Pictures paired with source code:
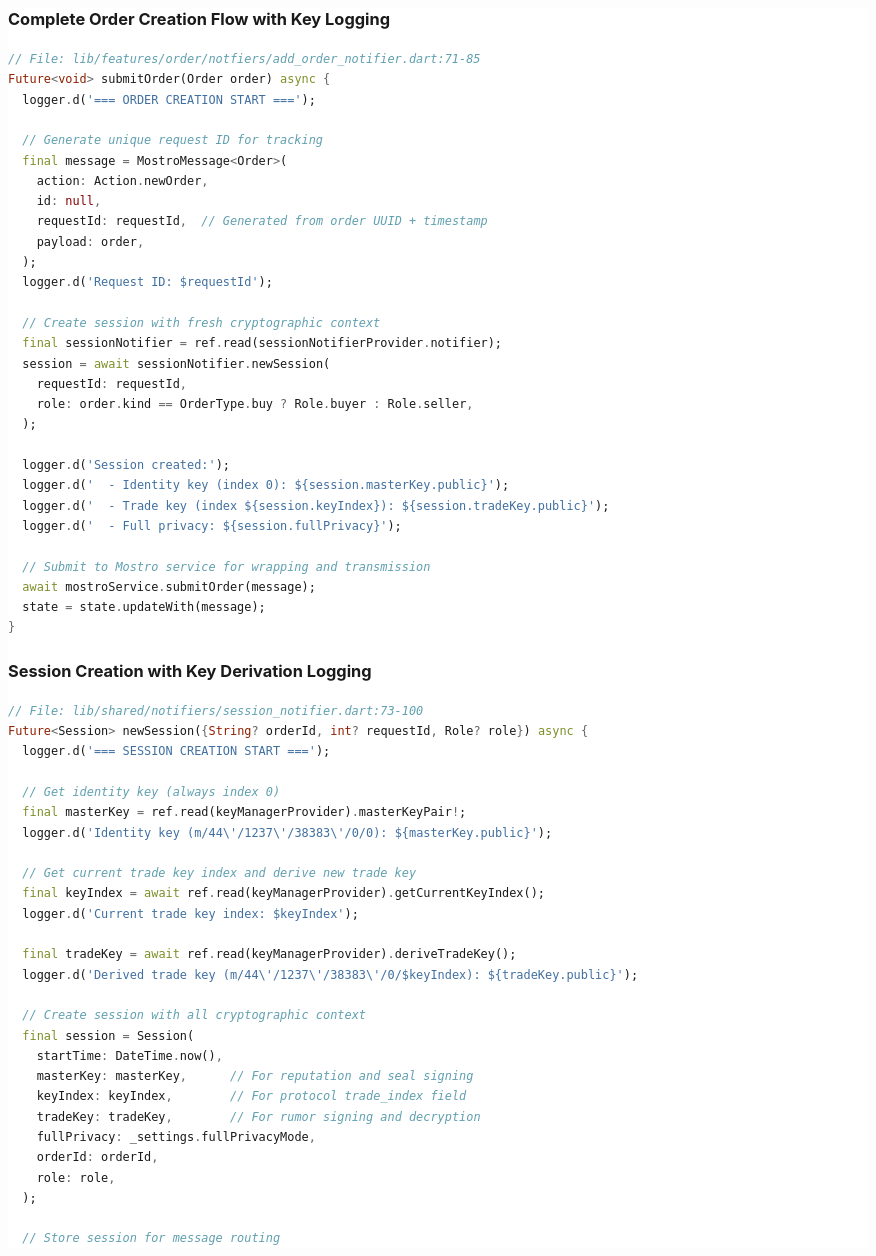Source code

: ### Complete Order Creation Flow with Key Logging

```dart
// File: lib/features/order/notfiers/add_order_notifier.dart:71-85
Future<void> submitOrder(Order order) async {
  logger.d('=== ORDER CREATION START ===');
  
  // Generate unique request ID for tracking
  final message = MostroMessage<Order>(
    action: Action.newOrder,
    id: null,
    requestId: requestId,  // Generated from order UUID + timestamp
    payload: order,
  );
  logger.d('Request ID: $requestId');
  
  // Create session with fresh cryptographic context
  final sessionNotifier = ref.read(sessionNotifierProvider.notifier);
  session = await sessionNotifier.newSession(
    requestId: requestId,
    role: order.kind == OrderType.buy ? Role.buyer : Role.seller,
  );
  
  logger.d('Session created:');
  logger.d('  - Identity key (index 0): ${session.masterKey.public}');
  logger.d('  - Trade key (index ${session.keyIndex}): ${session.tradeKey.public}');
  logger.d('  - Full privacy: ${session.fullPrivacy}');
  
  // Submit to Mostro service for wrapping and transmission
  await mostroService.submitOrder(message);
  state = state.updateWith(message);
}
```

### Session Creation with Key Derivation Logging

```dart
// File: lib/shared/notifiers/session_notifier.dart:73-100
Future<Session> newSession({String? orderId, int? requestId, Role? role}) async {
  logger.d('=== SESSION CREATION START ===');
  
  // Get identity key (always index 0)
  final masterKey = ref.read(keyManagerProvider).masterKeyPair!;
  logger.d('Identity key (m/44\'/1237\'/38383\'/0/0): ${masterKey.public}');
  
  // Get current trade key index and derive new trade key
  final keyIndex = await ref.read(keyManagerProvider).getCurrentKeyIndex();
  logger.d('Current trade key index: $keyIndex');
  
  final tradeKey = await ref.read(keyManagerProvider).deriveTradeKey();
  logger.d('Derived trade key (m/44\'/1237\'/38383\'/0/$keyIndex): ${tradeKey.public}');
  
  // Create session with all cryptographic context
  final session = Session(
    startTime: DateTime.now(),
    masterKey: masterKey,      // For reputation and seal signing
    keyIndex: keyIndex,        // For protocol trade_index field
    tradeKey: tradeKey,        // For rumor signing and decryption
    fullPrivacy: _settings.fullPrivacyMode,
    orderId: orderId,
    role: role,
  );
  
  // Store session for message routing
```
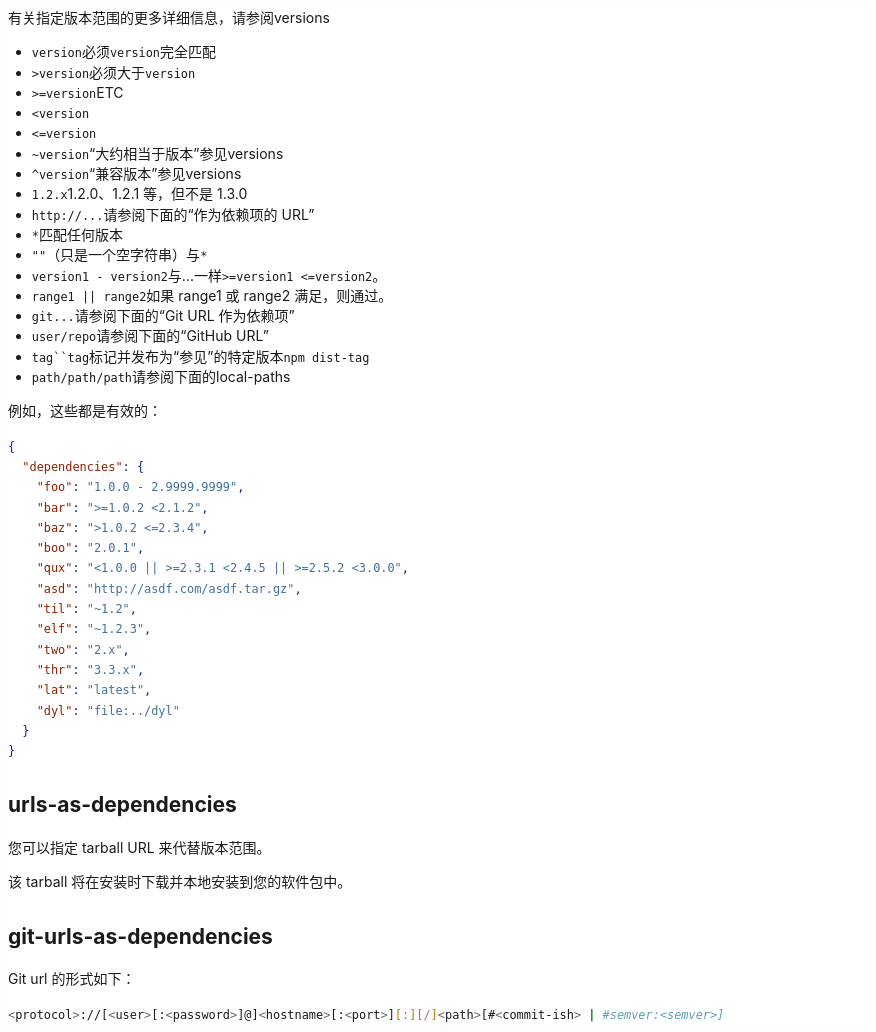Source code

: 有关指定版本范围的更多详细信息，请参阅versions

- `version`必须`version`完全匹配
- `>version`必须大于`version`
- `>=version`ETC
- `<version`
- `<=version`
- `~version`“大约相当于版本”参见versions
- `^version`“兼容版本”参见versions
- `1.2.x`1.2.0、1.2.1 等，但不是 1.3.0
- `http://...`请参阅下面的“作为依赖项的 URL”
- `*`匹配任何版本
- `""`（只是一个空字符串）与`*`
- `version1 - version2`与...一样`>=version1 <=version2`。
- `range1 || range2`如果 range1 或 range2 满足，则通过。
- `git...`请参阅下面的“Git URL 作为依赖项”
- `user/repo`请参阅下面的“GitHub URL”
- `tag``tag`标记并发布为“参见”的特定版本`npm dist-tag`
- `path/path/path`请参阅下面的local-paths

例如，这些都是有效的：



```json
{
  "dependencies": {
    "foo": "1.0.0 - 2.9999.9999",
    "bar": ">=1.0.2 <2.1.2",
    "baz": ">1.0.2 <=2.3.4",
    "boo": "2.0.1",
    "qux": "<1.0.0 || >=2.3.1 <2.4.5 || >=2.5.2 <3.0.0",
    "asd": "http://asdf.com/asdf.tar.gz",
    "til": "~1.2",
    "elf": "~1.2.3",
    "two": "2.x",
    "thr": "3.3.x",
    "lat": "latest",
    "dyl": "file:../dyl"
  }
}
```

## urls-as-dependencies

您可以指定 tarball URL 来代替版本范围。

该 tarball 将在安装时下载并本地安装到您的软件包中。

## git-urls-as-dependencies

Git url 的形式如下：

```bash
<protocol>://[<user>[:<password>]@]<hostname>[:<port>][:][/]<path>[#<commit-ish> | #semver:<semver>]
```
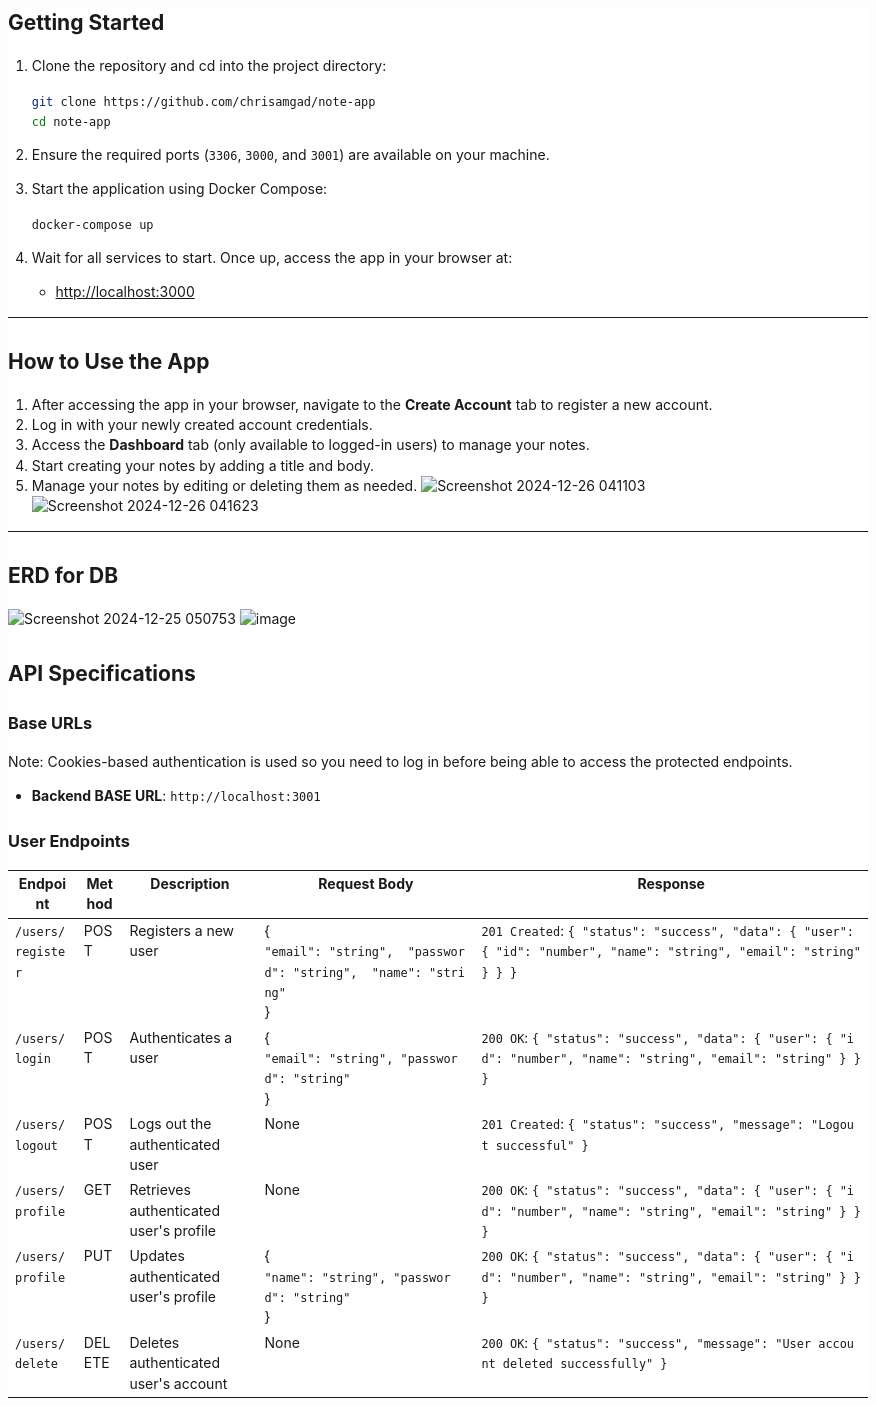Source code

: ## Getting Started

1. Clone the repository and cd into the project directory:
   ```bash
   git clone https://github.com/chrisamgad/note-app
   cd note-app
   ```

2. Ensure the required ports (`3306`, `3000`, and `3001`) are available on your machine.

3. Start the application using Docker Compose:
   ```bash
   docker-compose up
   ```

4. Wait for all services to start. Once up, access the app in your browser at:
   - [http://localhost:3000](http://localhost:3000)

---

## How to Use the App

1. After accessing the app in your browser, navigate to the **Create Account** tab to register a new account.
2. Log in with your newly created account credentials.
3. Access the **Dashboard** tab (only available to logged-in users) to manage your notes.
4. Start creating your notes by adding a title and body.
5. Manage your notes by editing or deleting them as needed.
![Screenshot 2024-12-26 041103](https://github.com/user-attachments/assets/dd5d9e74-3f28-4ce6-8e1c-58856a8b791e)
![Screenshot 2024-12-26 041623](https://github.com/user-attachments/assets/e173dfb7-9e6f-4607-a41c-9b4d2488f470)

---
## ERD for DB
![Screenshot 2024-12-25 050753](https://github.com/user-attachments/assets/706a5a21-7a3b-421d-af86-a46d8bbf0dde)
![image](https://github.com/user-attachments/assets/58854053-061b-4e73-a78c-82e8cd120e99)


## API Specifications

### Base URLs
 Note: Cookies-based authentication is used so you need to log in before being able to access the protected endpoints.

- **Backend BASE URL**: `http://localhost:3001`

### User Endpoints

| Endpoint          | Method | Description                             | Request Body                                                                                   | Response                                                                                       |
|-------------------|--------|-----------------------------------------|------------------------------------------------------------------------------------------------|------------------------------------------------------------------------------------------------|
| `/users/register`       | POST   | Registers a new user              | { <br> `"email": "string",  "password": "string",  "name": "string"` <br> }                          | `201 Created`: `{ "status": "success", "data": { "user": { "id": "number", "name": "string", "email": "string" } } }` |
| `/users/login`          | POST   | Authenticates a user                   | {<br> `"email": "string", "password": "string"` <br>}                                              | `200 OK`: `{ "status": "success", "data": { "user": { "id": "number", "name": "string", "email": "string" } } }` |
| `/users/logout`         | POST   | Logs out the authenticated user                      | None                                                                                           | `201 Created`: `{ "status": "success", "message": "Logout successful" }`                                                               |
| `/users/profile`  | GET    | Retrieves authenticated user's profile | None                                                                                           | `200 OK`: `{ "status": "success", "data": { "user": { "id": "number", "name": "string", "email": "string" } } }` |
| `/users/profile`  | PUT    | Updates authenticated user's profile   | { <br> `"name": "string", "password": "string"` <br>}                         | `200 OK`: `{ "status": "success", "data": { "user": { "id": "number", "name": "string", "email": "string" } } }` |
| `/users/delete`         | DELETE | Deletes authenticated user's account   | None                                                                                           | `200 OK`: `{ "status": "success", "message": "User account deleted successfully" }`                                                                    |
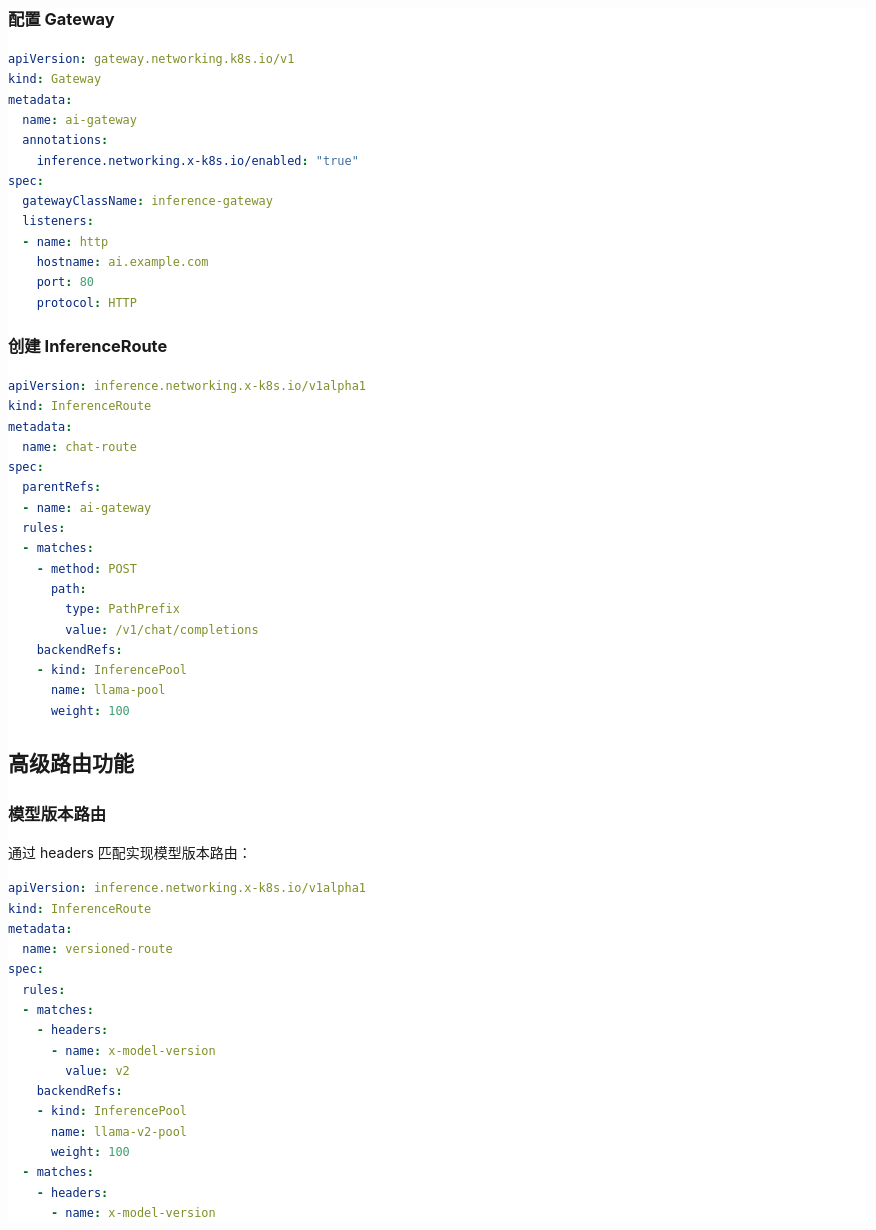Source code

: ### 配置 Gateway

```yaml
apiVersion: gateway.networking.k8s.io/v1
kind: Gateway
metadata:
  name: ai-gateway
  annotations:
    inference.networking.x-k8s.io/enabled: "true"
spec:
  gatewayClassName: inference-gateway
  listeners:
  - name: http
    hostname: ai.example.com
    port: 80
    protocol: HTTP
```

### 创建 InferenceRoute

```yaml
apiVersion: inference.networking.x-k8s.io/v1alpha1
kind: InferenceRoute
metadata:
  name: chat-route
spec:
  parentRefs:
  - name: ai-gateway
  rules:
  - matches:
    - method: POST
      path:
        type: PathPrefix
        value: /v1/chat/completions
    backendRefs:
    - kind: InferencePool
      name: llama-pool
      weight: 100
```

## 高级路由功能

### 模型版本路由

通过 headers 匹配实现模型版本路由：

```yaml
apiVersion: inference.networking.x-k8s.io/v1alpha1
kind: InferenceRoute
metadata:
  name: versioned-route
spec:
  rules:
  - matches:
    - headers:
      - name: x-model-version
        value: v2
    backendRefs:
    - kind: InferencePool
      name: llama-v2-pool
      weight: 100
  - matches:
    - headers:
      - name: x-model-version
```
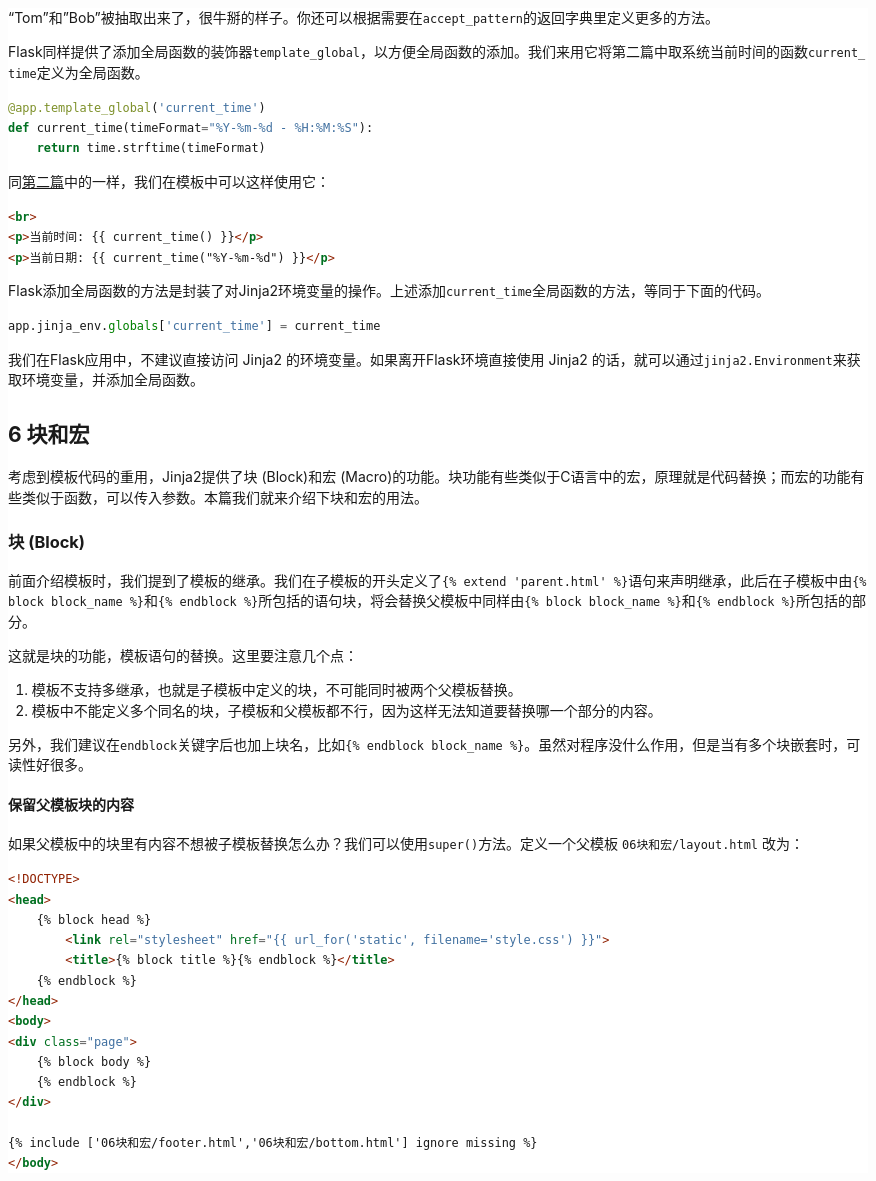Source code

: “Tom”和”Bob”被抽取出来了，很牛掰的样子。你还可以根据需要在`accept_pattern`的返回字典里定义更多的方法。

Flask同样提供了添加全局函数的装饰器`template_global`，以方便全局函数的添加。我们来用它将第二篇中取系统当前时间的函数`current_time`定义为全局函数。

```python
@app.template_global('current_time')
def current_time(timeFormat="%Y-%m-%d - %H:%M:%S"):
    return time.strftime(timeFormat)
```

同[第二篇](http://www.bjhee.com/jinja2-context.html)中的一样，我们在模板中可以这样使用它：

```html
<br>
<p>当前时间: {{ current_time() }}</p>
<p>当前日期: {{ current_time("%Y-%m-%d") }}</p>
```

Flask添加全局函数的方法是封装了对Jinja2环境变量的操作。上述添加`current_time`全局函数的方法，等同于下面的代码。

```python
app.jinja_env.globals['current_time'] = current_time
```

我们在Flask应用中，不建议直接访问 Jinja2 的环境变量。如果离开Flask环境直接使用 Jinja2 的话，就可以通过`jinja2.Environment`来获取环境变量，并添加全局函数。

## 6 块和宏

考虑到模板代码的重用，Jinja2提供了块 (Block)和宏 (Macro)的功能。块功能有些类似于C语言中的宏，原理就是代码替换；而宏的功能有些类似于函数，可以传入参数。本篇我们就来介绍下块和宏的用法。

### 块 (Block)

前面介绍模板时，我们提到了模板的继承。我们在子模板的开头定义了`{% extend 'parent.html' %}`语句来声明继承，此后在子模板中由`{% block block_name %}`和`{% endblock %}`所包括的语句块，将会替换父模板中同样由`{% block block_name %}`和`{% endblock %}`所包括的部分。

这就是块的功能，模板语句的替换。这里要注意几个点：

1. 模板不支持多继承，也就是子模板中定义的块，不可能同时被两个父模板替换。
2. 模板中不能定义多个同名的块，子模板和父模板都不行，因为这样无法知道要替换哪一个部分的内容。

另外，我们建议在`endblock`关键字后也加上块名，比如`{% endblock block_name %}`。虽然对程序没什么作用，但是当有多个块嵌套时，可读性好很多。

#### 保留父模板块的内容

如果父模板中的块里有内容不想被子模板替换怎么办？我们可以使用`super()`方法。定义一个父模板 `06块和宏/layout.html` 改为：

```html
<!DOCTYPE>
<head>
    {% block head %}
        <link rel="stylesheet" href="{{ url_for('static', filename='style.css') }}">
        <title>{% block title %}{% endblock %}</title>
    {% endblock %}
</head>
<body>
<div class="page">
    {% block body %}
    {% endblock %}
</div>

{% include ['06块和宏/footer.html','06块和宏/bottom.html'] ignore missing %}
</body>
```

*Requirement:*
Copy down every line of the entries containing the word "available".

*Result of this task:*
2. Ensure the required ports (`3306`, `3000`, and `3001`) are available on your machine.
3. Access the **Dashboard** tab (only available to logged-in users) to manage your notes.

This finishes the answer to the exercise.